Before and after images:
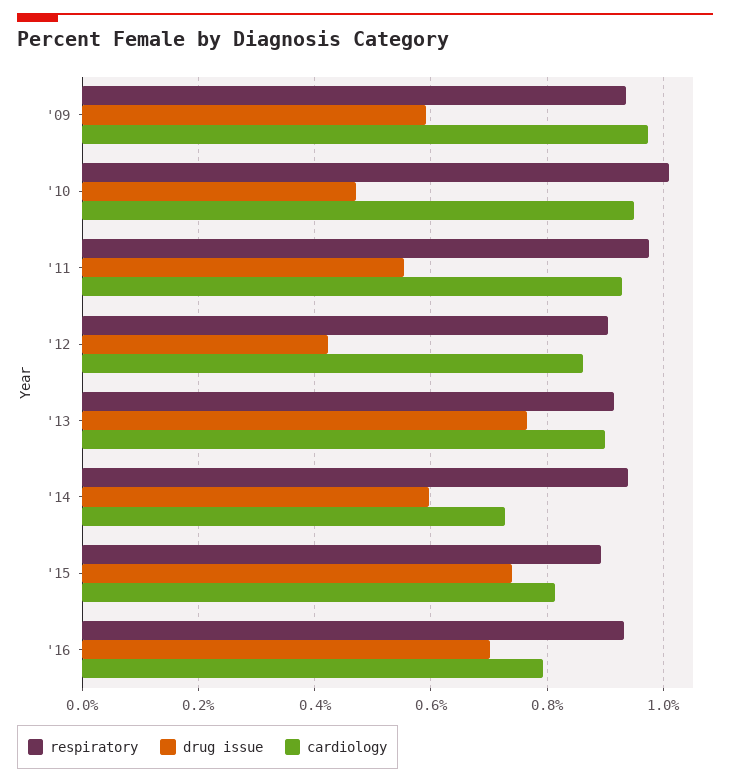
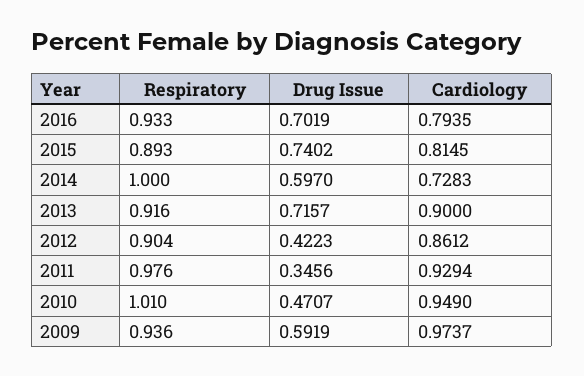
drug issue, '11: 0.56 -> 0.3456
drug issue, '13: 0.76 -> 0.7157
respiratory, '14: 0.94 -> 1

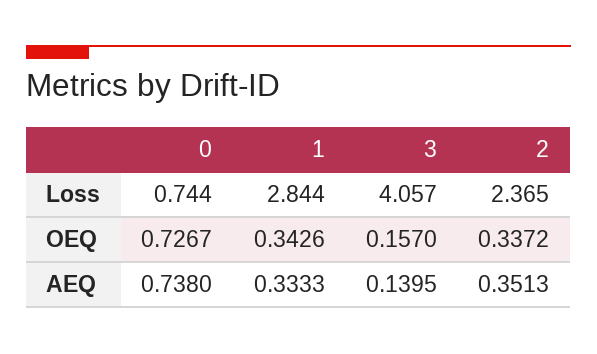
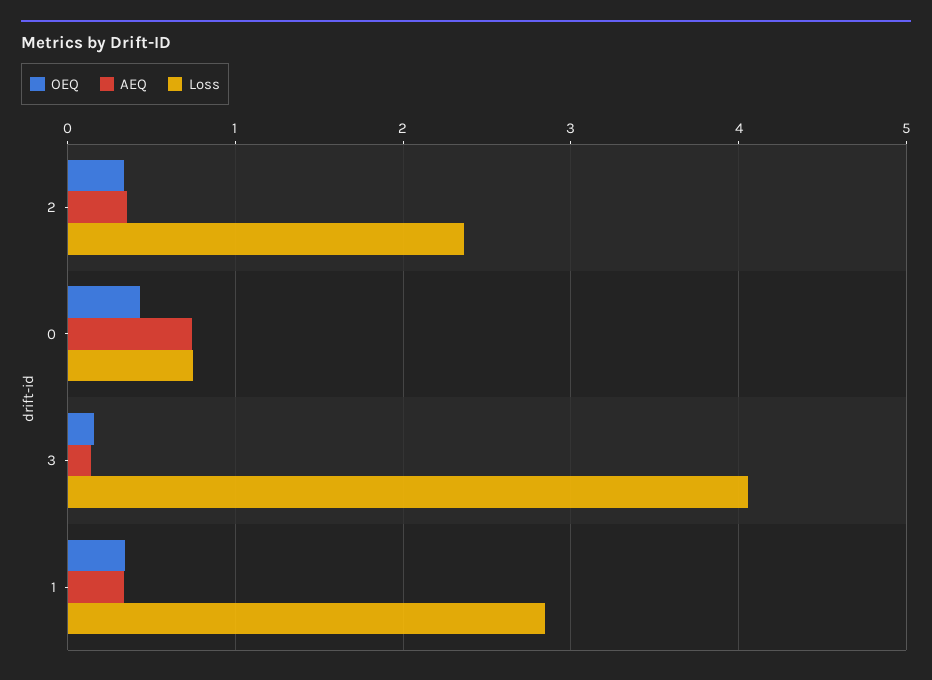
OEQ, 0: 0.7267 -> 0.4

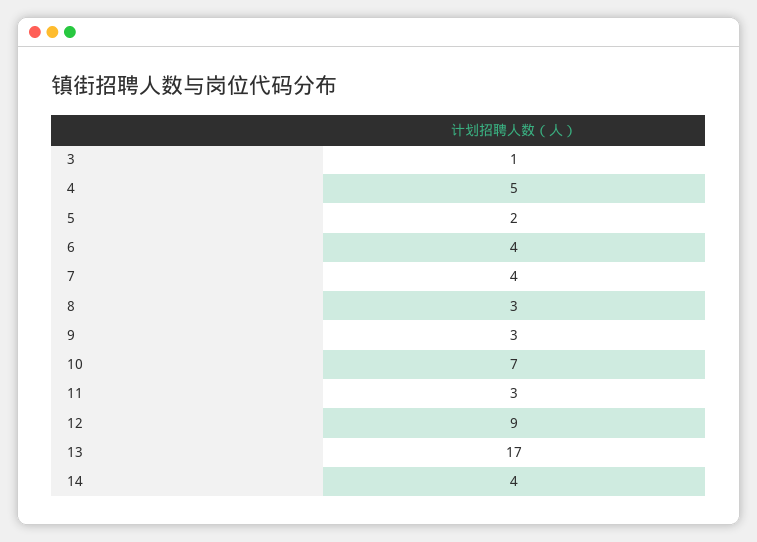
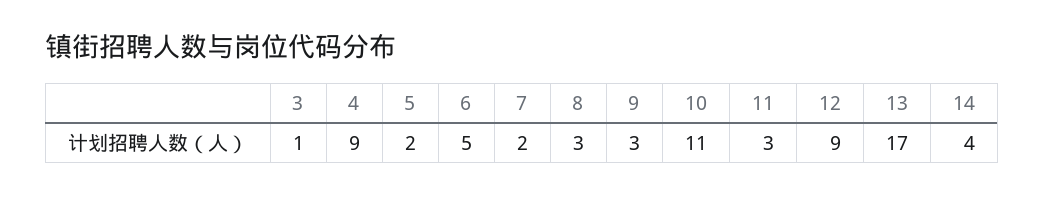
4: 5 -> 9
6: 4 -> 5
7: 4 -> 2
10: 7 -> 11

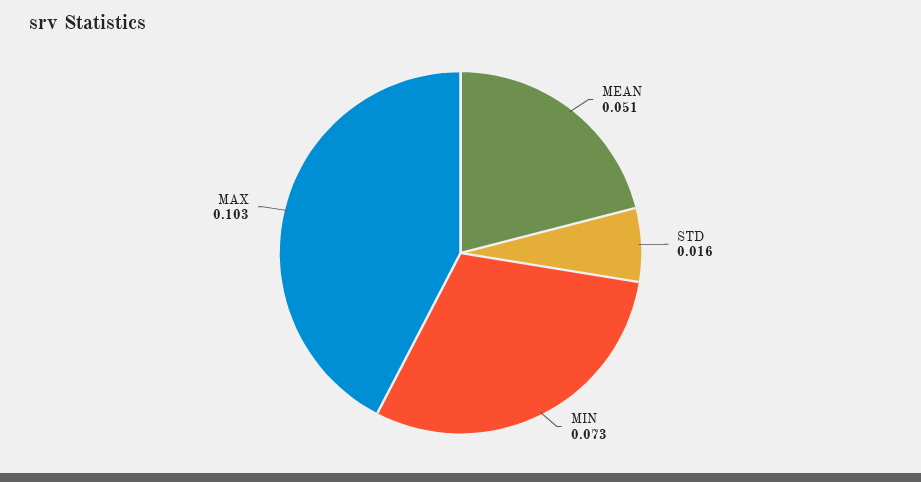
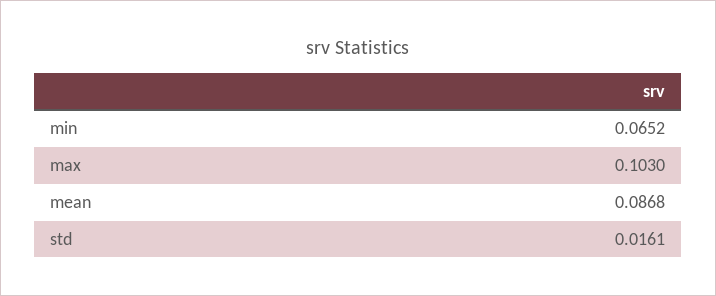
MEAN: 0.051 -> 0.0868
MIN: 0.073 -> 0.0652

The task.
Each record above needs to be transcribed word for word, with its pictures omitted.

Task solution.
drug issue, '11: 0.56 -> 0.3456
drug issue, '13: 0.76 -> 0.7157
respiratory, '14: 0.94 -> 1

OEQ, 0: 0.7267 -> 0.4

4: 5 -> 9
6: 4 -> 5
7: 4 -> 2
10: 7 -> 11

MEAN: 0.051 -> 0.0868
MIN: 0.073 -> 0.0652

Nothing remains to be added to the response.